Change in one-time password tool for logging in to HPC resources

August 3, 2016

Beginning in July 2016, the Google Authenticator application has become the newly-supported tool used for generating one-time passwords (OTPs) by users of Savio and other high-performance computing (HPC) clusters managed by Berkeley Research Computing.

Users of these clusters still relying on Pledge, the application previously employed for generating these passwords, have been requested to switch to using Google Authenticator. As of August 1, 2016, 110 Savio users had already done so. Instructions on setting up Google Authenticator to generate one-time passwords can be found in the Logging into Savio document on the Research IT website.

According to a 2016 analysis by Verizon, nearly two-thirds of the over 2,000 recent data breaches surveyed involved guessed, cracked, or stolen passwords. In response to this threat, requiring rapidly-expiring passwords that can be used only once, helps protect Savio’s users from unauthorized access to their accounts, and the cluster itself from attacks, so that it can remain highly available to the campus community. This requirement isn’t unique to UC Berkeley: a growing number of peer organizations, such as the Texas Advanced Computing Center (TACC) and Stanford University, have also recently begun requiring one-time passwords and/or similar two-factor authentication methods.

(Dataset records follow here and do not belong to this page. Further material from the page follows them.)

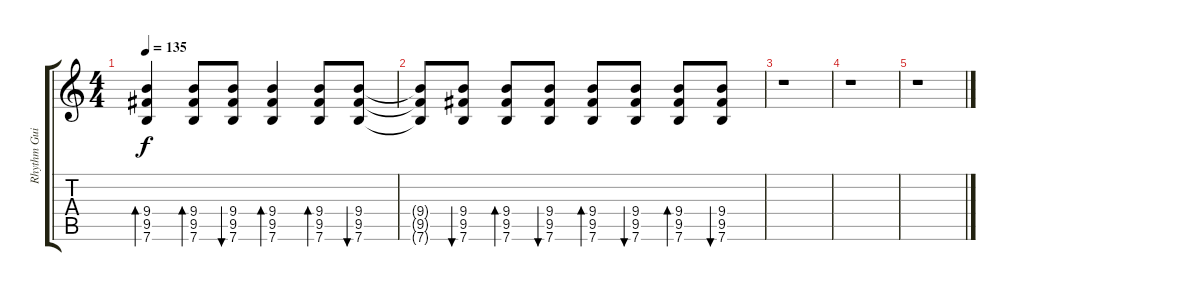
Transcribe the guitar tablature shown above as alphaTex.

\track ("Rhythm Guitar" "Rhythm Gui") {instrument distortionguitar}
\staff {score tabs}
\tuning (E4 B3 G3 D3 A2 E2) {hide}
\ts (4 4)
\tempo 135
\clef g2
\ks c
(9.4 9.5 7.6).4{bd 30 dy f} (9.4 9.5 7.6).8{bd 30} (9.4 9.5 7.6).8{bu 30} (9.4 9.5 7.6).4{bd 30} (9.4 9.5 7.6).8{bd 30} (9.4 9.5 7.6).8{bu 30} |
(9.4{t} 9.5{t} 7.6{t}).8 (9.4 9.5 7.6).8{bu 30} (9.4 9.5 7.6).8{bd 30} (9.4 9.5 7.6).8{bu 30} (9.4 9.5 7.6).8{bd 30} (9.4 9.5 7.6).8{bu 30} (9.4 9.5 7.6).8{bd 30} (9.4 9.5 7.6).8{bu 30} |
r.1 |
r.1 |
r.1
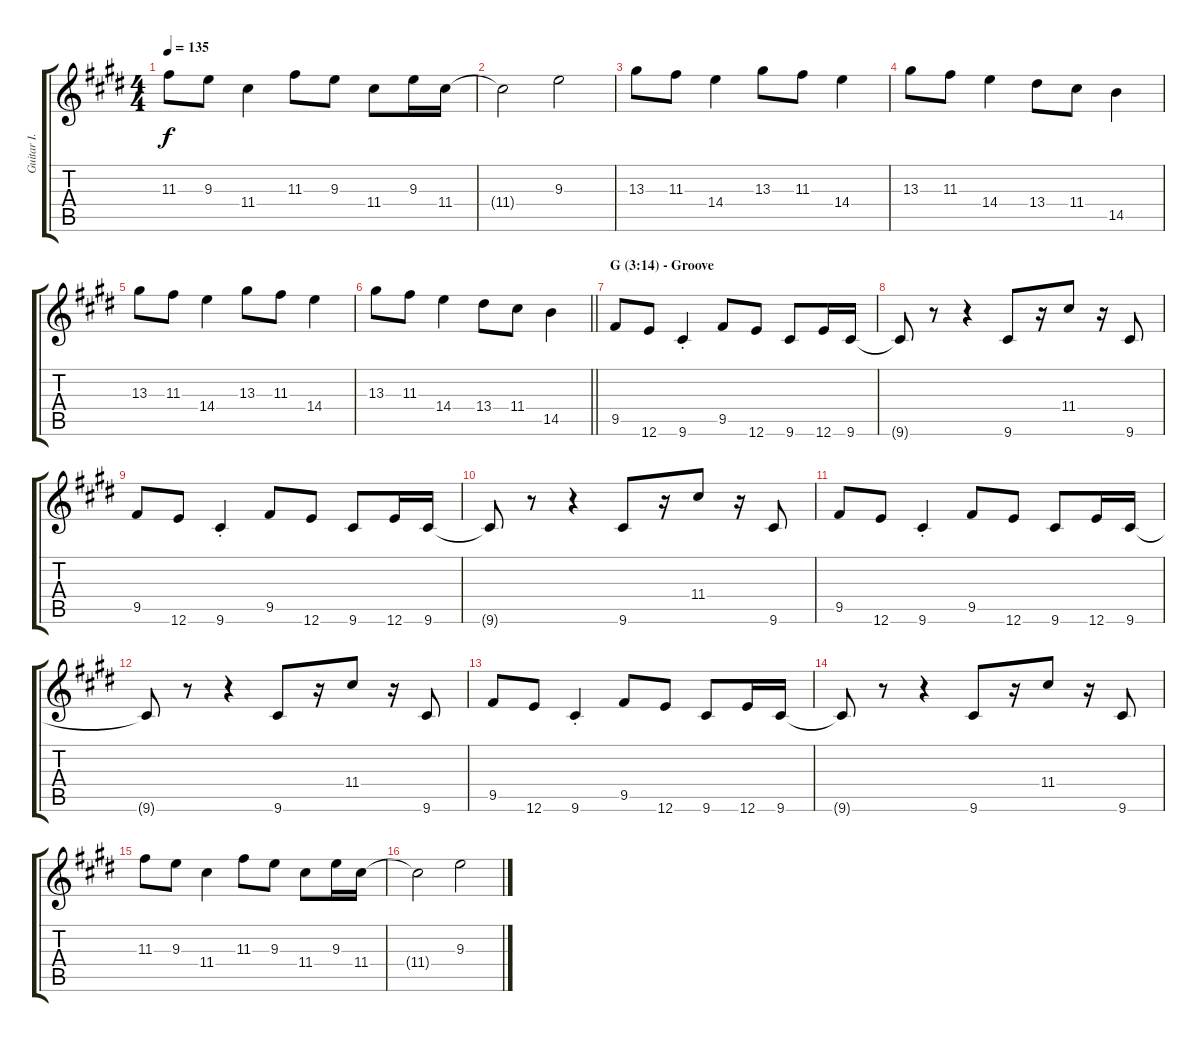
\track ("Guitar I." "Guitar I.") {instrument electricguitarjazz}
\staff {score tabs}
\tuning (E4 B3 G3 D3 A2 E2) {hide}
\ts (4 4)
\tempo 135
\clef g2
\ks c#minor
11.3.8{dy f} 9.3.8 11.4.4 11.3.8 9.3.8 11.4.8 9.3.16 11.4.16 |
11.4{t}.2 9.3.2 |
13.3.8 11.3.8 14.4.4 13.3.8 11.3.8 14.4.4 |
13.3.8 11.3.8 14.4.4 13.4.8 11.4.8 14.5.4 |
13.3.8 11.3.8 14.4.4 13.3.8 11.3.8 14.4.4 |
\barLineRight lightlight
13.3.8 11.3.8 14.4.4 13.4.8 11.4.8 14.5.4 |
\section ("" "G (3:14) - Groove")
9.5.8 12.6.8 9.6{st}.4 9.5.8 12.6.8 9.6.8 12.6.16 9.6.16 |
9.6{t}.8 r.8 r.4 9.6.8 r.16 11.4.8 r.16 9.6.8 |
9.5.8 12.6.8 9.6{st}.4 9.5.8 12.6.8 9.6.8 12.6.16 9.6.16 |
9.6{t}.8 r.8 r.4 9.6.8 r.16 11.4.8 r.16 9.6.8 |
9.5.8 12.6.8 9.6{st}.4 9.5.8 12.6.8 9.6.8 12.6.16 9.6.16 |
9.6{t}.8 r.8 r.4 9.6.8 r.16 11.4.8 r.16 9.6.8 |
9.5.8 12.6.8 9.6{st}.4 9.5.8 12.6.8 9.6.8 12.6.16 9.6.16 |
9.6{t}.8 r.8 r.4 9.6.8 r.16 11.4.8 r.16 9.6.8 |
11.3.8 9.3.8 11.4.4 11.3.8 9.3.8 11.4.8 9.3.16 11.4.16 |
11.4{t}.2 9.3.2
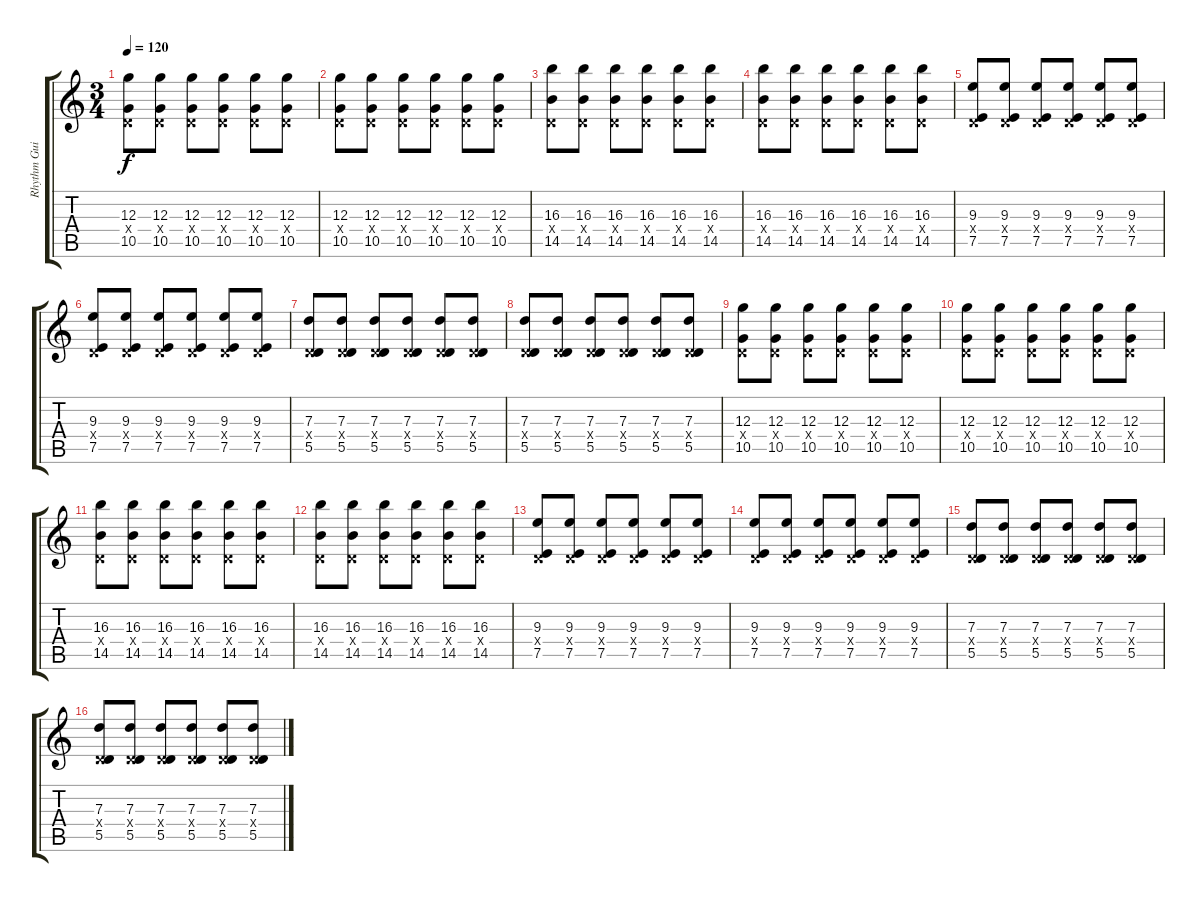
\track ("Rhythm Guitar" "Rhythm Gui") {instrument distortionguitar}
\staff {score tabs}
\tuning (E4 B3 G3 D3 A2 E2) {hide}
\ts (3 4)
\tempo 120
\clef g2
\ks c
(12.3 0.4{x} 10.5).8{dy f} (12.3 0.4{x} 10.5).8 (12.3 0.4{x} 10.5).8 (12.3 0.4{x} 10.5).8 (12.3 0.4{x} 10.5).8 (12.3 0.4{x} 10.5).8 |
(12.3 0.4{x} 10.5).8 (12.3 0.4{x} 10.5).8 (12.3 0.4{x} 10.5).8 (12.3 0.4{x} 10.5).8 (12.3 0.4{x} 10.5).8 (12.3 0.4{x} 10.5).8 |
(16.3 0.4{x} 14.5).8 (16.3 0.4{x} 14.5).8 (16.3 0.4{x} 14.5).8 (16.3 0.4{x} 14.5).8 (16.3 0.4{x} 14.5).8 (16.3 0.4{x} 14.5).8 |
(16.3 0.4{x} 14.5).8 (16.3 0.4{x} 14.5).8 (16.3 0.4{x} 14.5).8 (16.3 0.4{x} 14.5).8 (16.3 0.4{x} 14.5).8 (16.3 0.4{x} 14.5).8 |
(9.3 0.4{x} 7.5).8 (9.3 0.4{x} 7.5).8 (9.3 0.4{x} 7.5).8 (9.3 0.4{x} 7.5).8 (9.3 0.4{x} 7.5).8 (9.3 0.4{x} 7.5).8 |
(9.3 0.4{x} 7.5).8 (9.3 0.4{x} 7.5).8 (9.3 0.4{x} 7.5).8 (9.3 0.4{x} 7.5).8 (9.3 0.4{x} 7.5).8 (9.3 0.4{x} 7.5).8 |
(7.3 0.4{x} 5.5).8 (7.3 0.4{x} 5.5).8 (7.3 0.4{x} 5.5).8 (7.3 0.4{x} 5.5).8 (7.3 0.4{x} 5.5).8 (7.3 0.4{x} 5.5).8 |
(7.3 0.4{x} 5.5).8 (7.3 0.4{x} 5.5).8 (7.3 0.4{x} 5.5).8 (7.3 0.4{x} 5.5).8 (7.3 0.4{x} 5.5).8 (7.3 0.4{x} 5.5).8 |
(12.3 0.4{x} 10.5).8 (12.3 0.4{x} 10.5).8 (12.3 0.4{x} 10.5).8 (12.3 0.4{x} 10.5).8 (12.3 0.4{x} 10.5).8 (12.3 0.4{x} 10.5).8 |
(12.3 0.4{x} 10.5).8 (12.3 0.4{x} 10.5).8 (12.3 0.4{x} 10.5).8 (12.3 0.4{x} 10.5).8 (12.3 0.4{x} 10.5).8 (12.3 0.4{x} 10.5).8 |
(16.3 0.4{x} 14.5).8 (16.3 0.4{x} 14.5).8 (16.3 0.4{x} 14.5).8 (16.3 0.4{x} 14.5).8 (16.3 0.4{x} 14.5).8 (16.3 0.4{x} 14.5).8 |
(16.3 0.4{x} 14.5).8 (16.3 0.4{x} 14.5).8 (16.3 0.4{x} 14.5).8 (16.3 0.4{x} 14.5).8 (16.3 0.4{x} 14.5).8 (16.3 0.4{x} 14.5).8 |
(9.3 0.4{x} 7.5).8 (9.3 0.4{x} 7.5).8 (9.3 0.4{x} 7.5).8 (9.3 0.4{x} 7.5).8 (9.3 0.4{x} 7.5).8 (9.3 0.4{x} 7.5).8 |
(9.3 0.4{x} 7.5).8 (9.3 0.4{x} 7.5).8 (9.3 0.4{x} 7.5).8 (9.3 0.4{x} 7.5).8 (9.3 0.4{x} 7.5).8 (9.3 0.4{x} 7.5).8 |
(7.3 0.4{x} 5.5).8 (7.3 0.4{x} 5.5).8 (7.3 0.4{x} 5.5).8 (7.3 0.4{x} 5.5).8 (7.3 0.4{x} 5.5).8 (7.3 0.4{x} 5.5).8 |
(7.3 0.4{x} 5.5).8 (7.3 0.4{x} 5.5).8 (7.3 0.4{x} 5.5).8 (7.3 0.4{x} 5.5).8 (7.3 0.4{x} 5.5).8 (7.3 0.4{x} 5.5).8
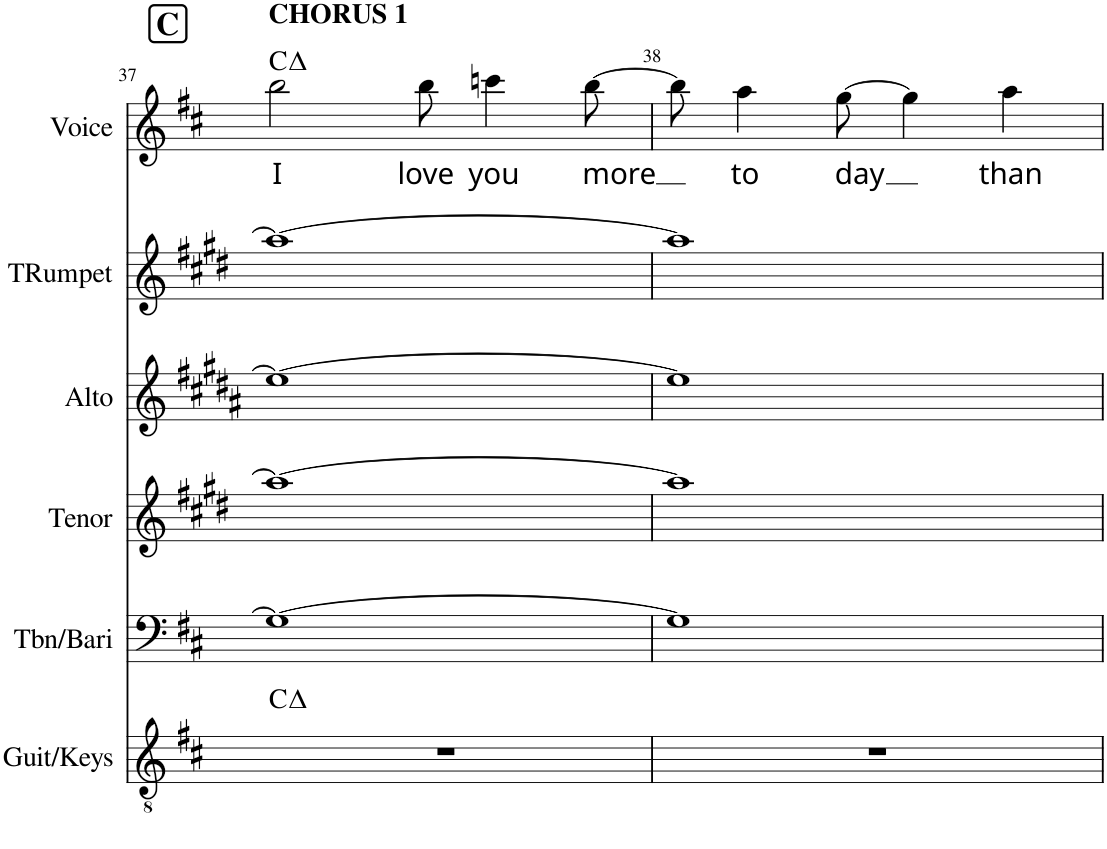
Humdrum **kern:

**kern	**harte	**kern	**kern	**kern	**kern	**kern	**text	**harte
*part6	*part6	*part5	*part4	*part3	*part2	*part1	*part1	*part1
*staff6	*	*staff5	*staff4	*staff3	*staff2	*staff1	*staff1	*
*I"Guit/Keys	*	*I"Tbn/Bari	*I"Tenor	*I"Alto	*I"Trumpet	*I"Voice	*	*
*I'Guit/Keys	*	*I'Tbn/Bari	*I'Tenor	*I'Alto	*I'TRumpet	*I'Voice	*	*
!!LO:PB:g=z
*clefGv2	*	*clefF4	*clefG2	*clefG2	*clefG2	*clefG2	*	*
*	*	*	*Trd8c14	*Trd5c9	*Trd1c2	*	*	*
*k[f#c#]	*	*k[f#c#]	*k[f#c#g#d#]	*k[f#c#g#d#a#]	*k[f#c#g#d#]	*k[f#c#]	*	*
*D:	*	*D:	*	*	*	*D:	*	*
*M4/4	*	*M4/4	*M4/4	*M4/4	*M4/4	*M4/4	*	*
!!LO:REH:place=s1:a:B:cj:fs=14:t=C
=37	=37	=37	=37	=37	=37	=37	=37	=37
!	!	!	!	!	!	!LO:TX:a:B:t=CHORUS 1	!	!
!	!	!	!	!	!	!	!LO:LY:b	!
1r	C:maj	1G_	1aa_	1ee_	1aa_	2bb\	I	C:maj
!	!	!	!	!	!	!	!LO:LY:b	!
.	.	.	.	.	.	8bb\	love	.
!	!	!	!	!	!	!	!LO:LY:b	!
.	.	.	.	.	.	4cccn\	you	.
!	!	!	!	!	!	!	!LO:LY:b	!
.	.	.	.	.	.	[8bb\	more	.
=38	=38	=38	=38	=38	=38	=38	=38	=38
1r	.	1G]	1aa]	1ee]	1aa]	8bb\]	.	.
!	!	!	!	!	!	!	!LO:LY:b	!
.	.	.	.	.	.	4aa\	to	.
!	!	!	!	!	!	!	!LO:LY:b	!
.	.	.	.	.	.	[8gg\	day	.
.	.	.	.	.	.	4gg\]	.	.
!	!	!	!	!	!	!	!LO:LY:b	!
.	.	.	.	.	.	4aa\	than	.
=	=	=	=	=	=	=	=	=
*-	*-	*-	*-	*-	*-	*-	*-	*-
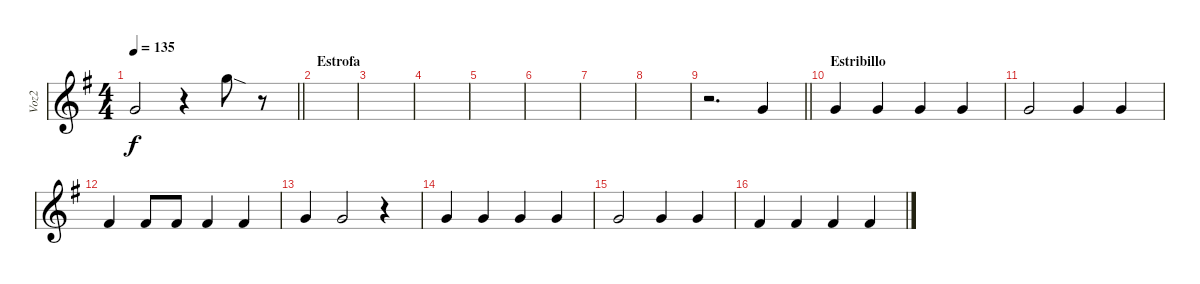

Some background on the current transition: during the first two years of Savio’s operation, the Pledge app (from McAfee, formerly Nordic Edge) was used for generating OTPs. Support for the Pledge infrastructure and client apps was discontinued by its vendor, effective this summer. In response, Lawrence Berkeley National Laboratory, which runs the OTP infrastructure used by both the Lab’s and the campus’s HPC clusters, selected LinOTP for its new, enterprise-level solution, together with the Google Authenticator client app.

At some future time - possibly as soon as the 2017-18 academic year - the UC Berkeley campus will implement its own OTP solution across many campus services. When that occurs, the authentication mechanism for Savio is slated to adopt that solution.